Conference committees will continue negotiations on the farm bill and water resources legislation in the hopes of reaching deals before the end of the year. No public meetings are currently scheduled for the budget conference committee this week, but informal talks continue as the panel seeks to come up with an accord on FY2014 spending by December 13th.

House Budget Chairman Paul Ryan (R-WI) and Senate Budget Chairwoman Patty Murray (D-WA) continue to talk about the FY2014 budget. Because of their differences, they may ultimately agree to put forward a limited fiscal agreement that would meet the most minimal of goals but would most likely be the only deal that could clear a divided Congress. The deal would provide appropriators with top-line figures for discretionary spending for the current fiscal year and the next, and partially alleviate the spending sequester that threatens automatic cuts if budget caps under the Budget Control Act aren’t met. It would utilize a combination of non-tax revenue such as user fees and modest cuts to mandatory spending programs to produce savings to offset any reduction in the sequester, among other proposals.  This type of deal would likely prevent another government shutdown when the current continuing resolution expires on January 15th.

Budget Negotiations on Hold for Thanksgiving

Congress is on break starting today through the Thanksgiving holiday. The House returns to work December 2nd for two weeks and the Senate returns the following week of December 9th. Unfortunately, budget negotiations did not result in top-line numbers for FY2014 spending before lawmakers left town, leaving appropriators very little time to draft an omnibus spending bill before the current continuing resolution (CR) runs out on January 15th.
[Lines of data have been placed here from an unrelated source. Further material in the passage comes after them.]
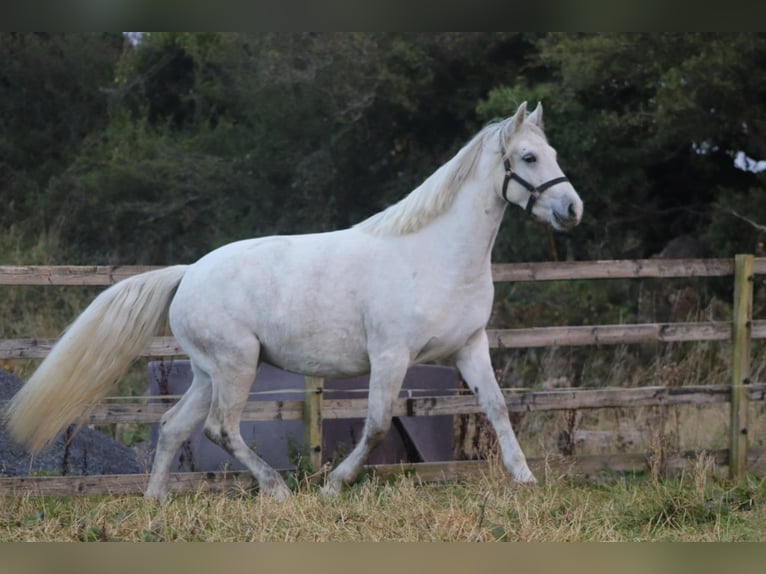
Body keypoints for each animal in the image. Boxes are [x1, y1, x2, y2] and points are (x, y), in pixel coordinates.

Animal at [5, 101, 583, 501]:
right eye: (528, 156)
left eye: (553, 154)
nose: (571, 210)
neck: (436, 254)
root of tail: (188, 274)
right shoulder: (390, 356)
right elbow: (376, 426)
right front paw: (332, 487)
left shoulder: (470, 346)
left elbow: (498, 407)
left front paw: (526, 480)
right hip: (237, 365)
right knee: (220, 428)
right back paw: (278, 491)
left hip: (209, 373)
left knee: (172, 428)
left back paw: (155, 502)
Appropriators and their staff say they need at least 30 days to put together an omnibus bill to keep the government running when the current stopgap spending measure (PL 113-46) expires on January 15th.

House leaders have stated that they will try to advance a new CR at the sequester level of $967 billion for discretionary spending set under the 2011 Budget Control Act (PL 112-25) if budget negotiators can’t produce a deal.

But appropriators are concerned not only about the current year but that the appropriations cycle for FY2015 will face the same challenges that the FY2014 process has faced. The House and Senate Budget Committees traditionally pass concurrent budget resolutions in April each year that provide the framework for appropriators to proceed on the 12 annual spending bills. Work on FY2014 bills fell apart in August after the House and Senate appropriations committees spent months working under different top lines, known as 302(a) allocations, and no compromise was forged to bridge the $91 billion gap between the House and Senate plans. Appropriators believe now is the best chance to create a top line number for FY2015, several months ahead of schedule, which could help restore regular order to the appropriations process.

But now nothing will happen for at least a week or two while everyone enjoys their Thanksgiving break. The game clock, however, keeps ticking toward the January 15th deadline of the existing CR.